Ektachrome was offered in multiple ISO speeds and formats tailored to professionals at studios like MGM and broadcasters including BBC. Formats ranged from 35mm still to 120 medium format, large format sheets used by photographers exhibited at the Guggenheim Museum, and motion picture stocks employed at soundstages for companies such as Columbia Pictures. Specialized variants targeted fields like aerial photography for military clients during the Korean War era and astrophotography used by observatories such as Palomar Observatory. Consumer versions competed with products from Kodak Professional and were contrasted with transparency papers used by agencies like Associated Press.
Photojournalists for publications like National Geographic (magazine), Life (magazine), and The New York Times favored transparency for color accuracy when reproducing spreads in offices at The New York Times Company and newsrooms of Reuters. Fashion photographers working for houses such as Vogue (magazine) and designers represented at Haute Couture shows used Ektachrome for vibrant color palettes, while advertising agencies for brands like Coca‑Cola and Nike, Inc. relied on slide projection in pitches to clients including Saatchi & Saatchi. Cinematographers at 20th Century Studios and independent filmmakers used Ektachrome motion picture stocks for certain aesthetic looks, with labs affiliated with Technicolor and postproduction houses in Hollywood adapting scanning workflows for digital intermediates.

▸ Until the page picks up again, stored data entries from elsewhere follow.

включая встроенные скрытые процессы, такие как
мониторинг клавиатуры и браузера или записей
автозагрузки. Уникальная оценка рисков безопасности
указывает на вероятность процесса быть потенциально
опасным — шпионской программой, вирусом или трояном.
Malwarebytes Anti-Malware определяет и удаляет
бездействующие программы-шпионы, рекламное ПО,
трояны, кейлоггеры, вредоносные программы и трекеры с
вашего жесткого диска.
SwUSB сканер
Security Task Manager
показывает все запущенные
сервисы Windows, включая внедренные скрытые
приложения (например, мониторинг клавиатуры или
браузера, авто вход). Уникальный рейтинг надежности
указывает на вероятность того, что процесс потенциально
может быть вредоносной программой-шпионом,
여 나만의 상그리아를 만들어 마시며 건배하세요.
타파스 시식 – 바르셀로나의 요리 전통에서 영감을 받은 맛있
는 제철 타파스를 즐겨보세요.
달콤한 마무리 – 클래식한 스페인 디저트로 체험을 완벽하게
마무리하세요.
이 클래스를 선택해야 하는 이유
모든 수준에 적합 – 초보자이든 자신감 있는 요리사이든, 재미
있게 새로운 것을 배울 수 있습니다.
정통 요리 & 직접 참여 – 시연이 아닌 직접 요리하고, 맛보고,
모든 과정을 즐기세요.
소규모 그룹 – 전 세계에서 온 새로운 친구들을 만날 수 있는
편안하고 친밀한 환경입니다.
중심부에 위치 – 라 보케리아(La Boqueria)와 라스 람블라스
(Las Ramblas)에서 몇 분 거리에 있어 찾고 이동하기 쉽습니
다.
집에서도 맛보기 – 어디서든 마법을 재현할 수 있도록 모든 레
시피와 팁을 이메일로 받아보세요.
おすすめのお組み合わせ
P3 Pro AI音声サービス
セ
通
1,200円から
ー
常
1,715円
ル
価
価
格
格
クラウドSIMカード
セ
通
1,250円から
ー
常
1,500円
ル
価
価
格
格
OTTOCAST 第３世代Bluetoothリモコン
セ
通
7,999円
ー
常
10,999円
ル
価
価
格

After industry contractions affecting companies like Eastman Kodak Company and competitive moves by Fujifilm, community demand from photographers, archivists at the Library of Congress, and retailers like B&H Photo Video spurred limited revivals and special runs. Collaborative initiatives involved manufacturing partners and specialty labs in regions hosting film festivals such as Sundance Film Festival and Cannes Film Festival. Modern production addressed archival standards advised by conservators at institutions like the National Archives and Records Administration, and distribution channels included galleries, educational programs at International Center of Photography, and boutique sellers servicing cinematographers at companies like Panavision.
Prominent practitioners who used transparency film stocks in their careers include photojournalists and artists represented by museums and publications: Ansel Adams, Steve McCurry, Henri Cartier‑Bresson, Diane Arbus, Garry Winogrand, Richard Avedon, Elliott Erwitt, Sebastião Salgado, Dorothea Lange, Walker Evans, Imogen Cunningham, Andreas Gursky, Annie Leibovitz, Robert Capa, David Bailey, Helmut Newton, Brassaï, Man Ray, Cecil Beaton, Paul Strand, Irving Penn, Alex Webb, Berenice Abbott, Margaret Bourke‑White, Bill Brandt, Martin Parr, Vivian Maier, Lee Friedlander, Gordon Parks, Henri Cartier-Bresson (appears twice in historical legacies), Richard Misrach, Joel Meyerowitz, William Eggleston, Stephen Shore, Ralph Gibson, Mary Ellen Mark, Josef Koudelka, Lewis Hine, August Sander, Edward Weston, Harry Callahan, Lee Miller, Robert Frank, Imogen Cunningham (appears twice in legacy lists), Gordon Matta‑Clark, Sally Mann, Bert Hardy, Brassai (duplicate legacy), László Moholy‑Nagy, André Kertész, Tony Ray-Jones, Robert Doisneau, Eugene Smith, Weegee, Bill Cunningham, Martha Cooper, Nadav Kander, Nick Ut, Annie Leibovitz (duplicate), Steve McCurry (duplicate), Henri Cartier-Bresson (third mention).